§ **Texto de apoio**
Morte antes de nascer

O caso avaliado remonta a 9 de abril de 2015. Uma mulher deu então entrada no hospital por volta das 18:00 com as águas rebentadas.

Segundo o relatório da ERS, baseado nos depoimentos dos envolvidos, o registo cardiotocográfico (CTG) não apresentou alterações significativas até cerca da uma da manhã do dia 10 de Abril de 2015. A partir dessa hora, começou a apresentar desacelerações mais profundas e repetidas..

Entre as cerca das 2:00 e 2:20 da madrugada este registo mostrava taquicardia fetal com diminuição da variabilidade da frequência cardíaca fetal. Situação que se agravou após as 4:00, com o aparecimento de desacelerações profundas e repetidas.

Perante estas alterações “que fariam pressupor um estado fetal não tranquilizador”, a enfermeira de serviço resolveu chamar o médico de serviço. Eram umas 4:30.

"Desvalorizou as alterações"

§ **Enunciado**
Retome o texto sobre o caso de morte fetal de abril de 2015, continuando-o a partir do ponto em que termina. Os registos não entram nesta tarefa.

§ **Extratos de dados**
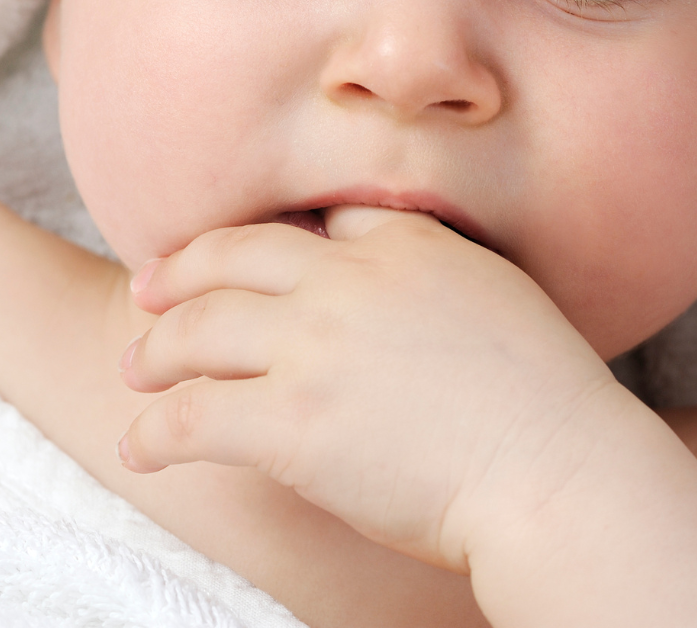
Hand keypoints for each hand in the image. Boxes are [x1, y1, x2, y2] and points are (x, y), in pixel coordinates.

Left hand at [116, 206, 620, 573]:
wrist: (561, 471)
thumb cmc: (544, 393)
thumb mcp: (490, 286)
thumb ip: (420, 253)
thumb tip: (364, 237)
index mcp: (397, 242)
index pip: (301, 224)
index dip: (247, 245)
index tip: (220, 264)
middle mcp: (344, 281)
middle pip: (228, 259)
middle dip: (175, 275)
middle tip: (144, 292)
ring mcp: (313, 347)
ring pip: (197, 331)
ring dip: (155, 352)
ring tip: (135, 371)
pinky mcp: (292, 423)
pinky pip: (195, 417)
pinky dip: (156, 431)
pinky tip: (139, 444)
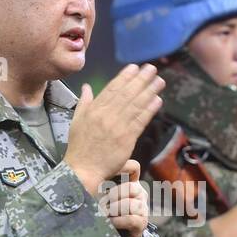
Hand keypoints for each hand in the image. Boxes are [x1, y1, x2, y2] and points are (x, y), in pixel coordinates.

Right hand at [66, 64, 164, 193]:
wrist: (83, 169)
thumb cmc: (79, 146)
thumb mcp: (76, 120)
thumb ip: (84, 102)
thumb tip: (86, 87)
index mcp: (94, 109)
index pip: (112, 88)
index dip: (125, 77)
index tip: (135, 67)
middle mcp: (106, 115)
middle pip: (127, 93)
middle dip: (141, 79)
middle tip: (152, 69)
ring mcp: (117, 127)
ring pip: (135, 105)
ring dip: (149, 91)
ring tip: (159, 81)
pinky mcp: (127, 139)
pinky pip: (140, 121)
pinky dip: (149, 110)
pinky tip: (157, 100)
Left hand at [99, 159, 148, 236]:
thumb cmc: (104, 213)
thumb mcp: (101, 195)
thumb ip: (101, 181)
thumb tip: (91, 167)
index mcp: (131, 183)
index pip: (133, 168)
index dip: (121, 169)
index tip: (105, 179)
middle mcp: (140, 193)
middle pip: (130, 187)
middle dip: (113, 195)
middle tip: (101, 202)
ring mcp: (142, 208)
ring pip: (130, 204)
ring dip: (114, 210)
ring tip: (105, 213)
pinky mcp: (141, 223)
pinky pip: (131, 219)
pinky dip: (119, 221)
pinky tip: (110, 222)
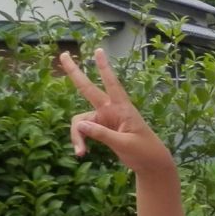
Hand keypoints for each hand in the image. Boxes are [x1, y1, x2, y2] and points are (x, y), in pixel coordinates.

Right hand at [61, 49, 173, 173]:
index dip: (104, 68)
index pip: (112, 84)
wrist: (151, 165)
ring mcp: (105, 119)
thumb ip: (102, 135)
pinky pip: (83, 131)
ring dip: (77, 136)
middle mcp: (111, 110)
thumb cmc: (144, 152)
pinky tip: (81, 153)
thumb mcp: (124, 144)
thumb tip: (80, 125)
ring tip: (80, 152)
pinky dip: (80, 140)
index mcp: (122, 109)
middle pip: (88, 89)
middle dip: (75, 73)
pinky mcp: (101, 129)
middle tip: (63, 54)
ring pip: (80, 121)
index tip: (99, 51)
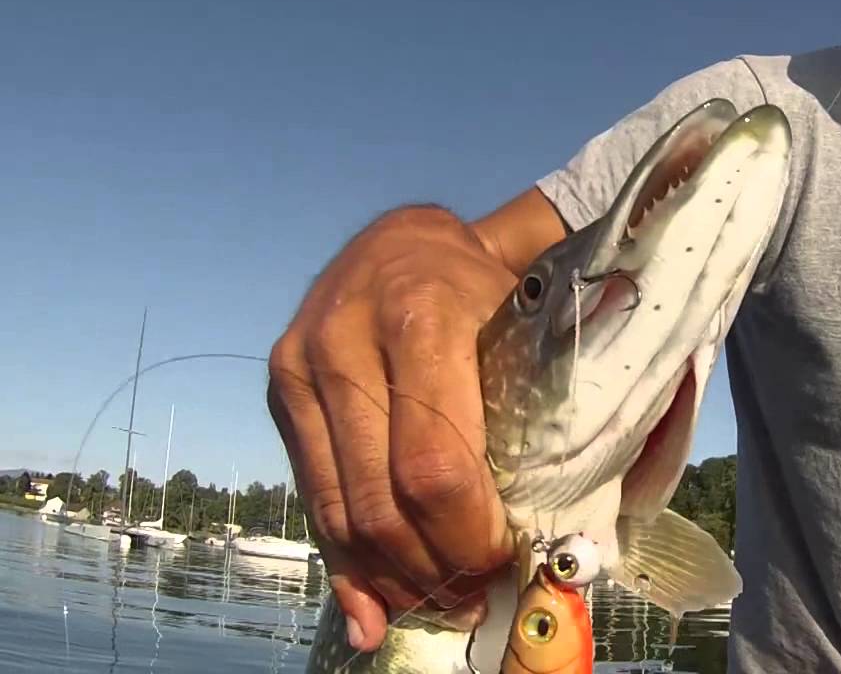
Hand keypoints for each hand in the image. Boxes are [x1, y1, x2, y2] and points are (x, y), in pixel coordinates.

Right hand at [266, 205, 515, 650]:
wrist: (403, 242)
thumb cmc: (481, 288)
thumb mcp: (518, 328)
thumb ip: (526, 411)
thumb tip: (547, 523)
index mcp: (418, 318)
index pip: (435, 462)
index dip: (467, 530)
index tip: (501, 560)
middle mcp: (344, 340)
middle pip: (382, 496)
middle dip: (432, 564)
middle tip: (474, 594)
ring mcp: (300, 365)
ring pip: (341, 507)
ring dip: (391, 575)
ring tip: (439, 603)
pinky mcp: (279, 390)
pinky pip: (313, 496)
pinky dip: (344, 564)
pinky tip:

§ **Resposta**
De acordo com a deliberação, o médico “desvalorizou as alterações do cardiotocograma”, não dando aparentemente qualquer indicação precisa quanto a atitudes a tomar à enfermeira. Assim, esta “apenas julgou necessário” chamar de novo o clínico por volta das 6:30, “quando surgiu um novo agravamento do traçado cardiotocográfico”. Tinham já passado doze horas, desde que a grávida dera entrada no hospital.

A essa hora, o médico tomou a decisão de fazer uma cesariana de emergência. Mas a grávida demorou “30 minutos a chegar ao bloco operatório, o que foi justificado pela distância existente entre o bloco de partos e bloco operatório central, onde as cesarianas são realizadas”.

Neste pormenor, a ERS salienta haver uma norma da Direção-Geral de Saúde que estabelece que o tempo entre a decisão de fazer uma cesariana e o seu início, o corte da pele, não deve ultrapassar os 15 minutos.

Sem batimento cardíaco

Os registos hospitalares dão conta de que o batimento cardíaco do bebé era audível no bloco de partos. Mas já não se ouvia quando chegou ao bloco operatório, o que leva “a pressupor que a ocorrência da morte fetal tenha ocorrido neste lapso de tempo”.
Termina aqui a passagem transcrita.